Laventier sacó de su bolsillo una pluma estilográfica y se la entregó: era la que Ferrer recogió del lugar donde asesinaron a Casildo Bueyes. Aparecía abollada en el lugar donde había desviado la fuerza del disparo, y la cubrían los restos de una pastosa suciedad roja: sangre de Bueyes. ¿O su propia sangre? ¿Qué intenciones podría haber tenido el destino para unir esos dos flujos?, se preguntó sin encontrar respuesta, lo que carecía ahora de importancia: la pluma de Bueyes no sólo sirvió para lanzarle el mensaje «¡¡¡MUERTE AL REY DE ESPAÑ…». También le había salvado la vida.
– ¿Y los demás disparos? ¿También los desvió la camisa? -preguntó con ironía teñida de cierta alegría: la euforia instintiva que despertaba de nuevo en sus venas avasallaba al dolor y se imponía sobre las dramáticas circunstancias que le angustiaban.
– Su agresora siguió disparando, sí. Pero la redujeron a tiempo. Sólo pudo herirle en el brazo con el segundo disparo. El tal Leónidas le quiere a usted vivo.
– ¿Fue él quien le trajo hasta mí?
– No personalmente. Ordenó a dos de sus hombres que me buscaran.
– ¿Por qué a usted?
– Su camisa otra vez, la segunda. En el bolsillo estaba mi tarjeta, ¿recuerda que se la di en el hotel el otro día? Ahí figura mi dirección en Leonito y mi profesión. Usted herido, yo médico… Pensaron que era amigo suyo y que aceptaría venir a salvarle.
Ferrer miró al médico: en unas horas le habían salvado la vida dos personas: el indio que desvió el brazo de la mujer y el propio Laventier; eso sin contar la pluma de Casildo Bueyes. El Destino se empeñaba en mantenerlo vivo, y se preguntó para qué.
– ¿Cuánto llevo inconsciente?
– Dos días.
– Dos días… -repitió despacio, sin conseguir experimentar sensación de impaciencia o apremio alguno; un cansancio insuperable le impedía toda iniciativa; se volvió hacia el francés y le habló con sinceridad-. Debo darle las gracias, señor Laventier. Le debo la vida. Se arriesgó a venir hasta aquí.
– ¡Puro egoísmo! Lo necesito para acabar cierta tarea que dejé a medias el otro día -explicó Laventier gravemente, preguntándose si debía aprovechar la agradecida predisposición de Ferrer para plantearle lo que esperaba de él.

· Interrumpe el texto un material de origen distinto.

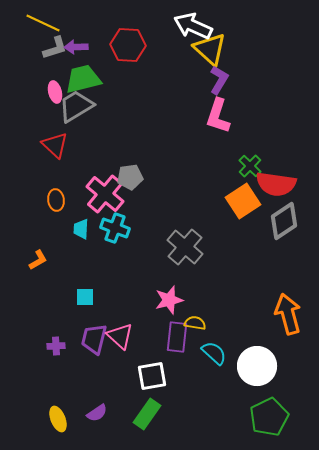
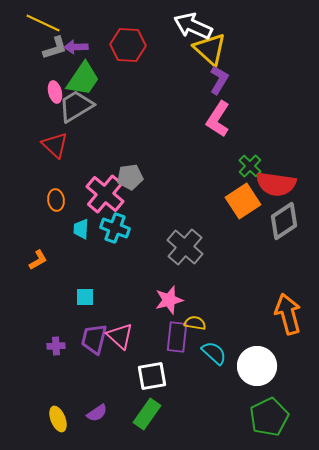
green trapezoid: rotated 138 degrees clockwise
pink L-shape: moved 3 px down; rotated 15 degrees clockwise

Pero no, concluyó, aún era pronto; y al percibir que Ferrer, intrigado por su tono, se disponía a indagar más, eligió cambiar de tema. Adoptó un tono festivo mientras señalaba la venda en torno al brazo del herido-. Por otro lado, en ningún momento ha corrido peligro real de muerte. A lo sumo, habría perdido ese brazo. Y ahora, en cuanto pase el efecto de la anestesia, se encontrará bien del todo. Cuestión de minutos. Cuando vi aparecer a los dos desconocidos, pensé que eran sicarios de mi amigo -dudó y se atrevió a rectificar, muy atento a la reacción que su matización pudiese despertar en Ferrer-, de nuestro amigo Víctor Lars. Pero no… Eran estos indios, que me explicaron el problema y me trajeron hasta aquí. Un viaje incómodo para alguien de mi edad. ¡Y mi peso! -continuaba el francés; resuelto al fin a exponer su asunto, extrajo de la parte inferior del camastro las pertenencias de Ferrer y las depositó sobre el suelo; todas excepto el manuscrito, que con cuidado colocó sobre sus rodillas-. Pero debo reconocer que no hubieron de insistir mucho en que les acompañara: ya le he explicado que yo también tenía gran urgencia de hablar con usted. Sobre nuestro manuscrito, que por lo que he visto ha leído casi en su totalidad. Tengo novedades, ¿sabe? Novedades sobre Víctor Lars.